O Selo Petronilha Beatriz Gonçalves e Silva de Educação para as Relações Étnico-Raciais tem como objetivo reconhecer e valorizar, por meio de um selo de reconhecimento, as secretarias de educação que se destacam por políticas, programas ou ações voltadas à formação de profissionais da educação para a implementação da Lei nº 10.639, de 9 de janeiro de 2003. A iniciativa visa promover a equidade racial na educação, valorizando as redes de ensino que realizam ações para a promoção da equidade racial, da educação para as relações étnico-raciais e da educação escolar quilombola.

A iniciativa faz parte da Política Nacional de Equidade, Educação para as Relações Étnico-Raciais e Educação Escolar Quilombola (Pneerq) e premia ações relacionadas à Educação para as Relações Étnicos-Raciais (Erer).

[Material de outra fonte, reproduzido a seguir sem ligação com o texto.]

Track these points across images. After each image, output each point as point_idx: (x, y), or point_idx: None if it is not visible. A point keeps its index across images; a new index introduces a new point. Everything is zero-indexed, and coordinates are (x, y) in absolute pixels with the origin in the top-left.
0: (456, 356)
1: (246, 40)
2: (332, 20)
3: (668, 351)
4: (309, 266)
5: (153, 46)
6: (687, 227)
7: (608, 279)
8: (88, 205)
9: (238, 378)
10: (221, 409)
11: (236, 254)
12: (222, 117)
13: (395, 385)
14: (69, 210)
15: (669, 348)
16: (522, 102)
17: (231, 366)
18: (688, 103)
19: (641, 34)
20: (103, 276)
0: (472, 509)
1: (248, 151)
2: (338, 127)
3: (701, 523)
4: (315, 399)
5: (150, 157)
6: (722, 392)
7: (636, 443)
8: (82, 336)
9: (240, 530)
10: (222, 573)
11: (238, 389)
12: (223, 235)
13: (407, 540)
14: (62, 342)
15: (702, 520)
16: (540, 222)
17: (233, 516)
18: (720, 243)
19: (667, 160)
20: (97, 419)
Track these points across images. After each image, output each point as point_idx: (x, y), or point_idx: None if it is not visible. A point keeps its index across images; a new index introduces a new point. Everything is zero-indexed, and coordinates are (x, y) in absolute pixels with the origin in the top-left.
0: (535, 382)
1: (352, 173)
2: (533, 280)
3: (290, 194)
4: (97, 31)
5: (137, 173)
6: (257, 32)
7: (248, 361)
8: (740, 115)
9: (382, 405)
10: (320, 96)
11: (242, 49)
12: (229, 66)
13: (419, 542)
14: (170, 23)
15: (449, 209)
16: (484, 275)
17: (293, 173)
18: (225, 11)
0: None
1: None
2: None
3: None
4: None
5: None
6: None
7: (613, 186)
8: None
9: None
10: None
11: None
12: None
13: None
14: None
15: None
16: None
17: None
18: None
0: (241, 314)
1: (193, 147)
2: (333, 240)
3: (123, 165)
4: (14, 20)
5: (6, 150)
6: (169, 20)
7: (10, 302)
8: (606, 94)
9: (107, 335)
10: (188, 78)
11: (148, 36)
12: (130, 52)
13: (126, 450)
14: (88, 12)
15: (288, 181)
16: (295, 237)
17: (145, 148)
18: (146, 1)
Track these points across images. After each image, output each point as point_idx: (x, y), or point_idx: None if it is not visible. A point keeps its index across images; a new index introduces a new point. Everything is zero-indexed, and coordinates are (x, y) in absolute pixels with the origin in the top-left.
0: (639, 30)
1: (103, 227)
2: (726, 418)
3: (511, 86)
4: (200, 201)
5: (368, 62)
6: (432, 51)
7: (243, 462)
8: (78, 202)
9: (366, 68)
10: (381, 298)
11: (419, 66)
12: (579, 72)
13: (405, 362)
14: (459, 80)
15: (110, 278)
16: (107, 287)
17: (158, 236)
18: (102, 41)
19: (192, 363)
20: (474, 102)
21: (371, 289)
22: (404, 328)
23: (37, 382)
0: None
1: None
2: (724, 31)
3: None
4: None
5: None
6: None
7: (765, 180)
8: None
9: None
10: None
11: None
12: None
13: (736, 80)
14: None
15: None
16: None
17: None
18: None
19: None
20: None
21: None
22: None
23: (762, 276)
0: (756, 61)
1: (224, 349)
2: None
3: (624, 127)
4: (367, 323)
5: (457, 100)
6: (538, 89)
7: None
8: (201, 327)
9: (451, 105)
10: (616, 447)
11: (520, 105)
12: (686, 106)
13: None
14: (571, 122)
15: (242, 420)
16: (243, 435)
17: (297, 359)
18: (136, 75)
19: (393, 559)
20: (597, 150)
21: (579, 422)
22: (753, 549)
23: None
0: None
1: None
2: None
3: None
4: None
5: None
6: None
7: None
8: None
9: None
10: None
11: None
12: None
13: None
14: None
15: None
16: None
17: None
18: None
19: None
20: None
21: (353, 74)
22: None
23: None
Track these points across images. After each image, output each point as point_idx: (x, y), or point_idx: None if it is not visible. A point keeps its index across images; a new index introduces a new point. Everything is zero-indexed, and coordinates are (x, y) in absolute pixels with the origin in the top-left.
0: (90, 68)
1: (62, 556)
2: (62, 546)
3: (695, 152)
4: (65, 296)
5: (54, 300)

Só entram para essa disputa coordenada pela Secretaria de Educação Continuada, Alfabetização de Jovens e Adultos, Diversidade e Inclusão (Secadi), projetos que promovam uma educação comprometida com a equidade racial, a valorização das histórias e das culturas afro-brasileiras e quilombolas, bem como a construção de práticas pedagógicas antirracistas em seus territórios.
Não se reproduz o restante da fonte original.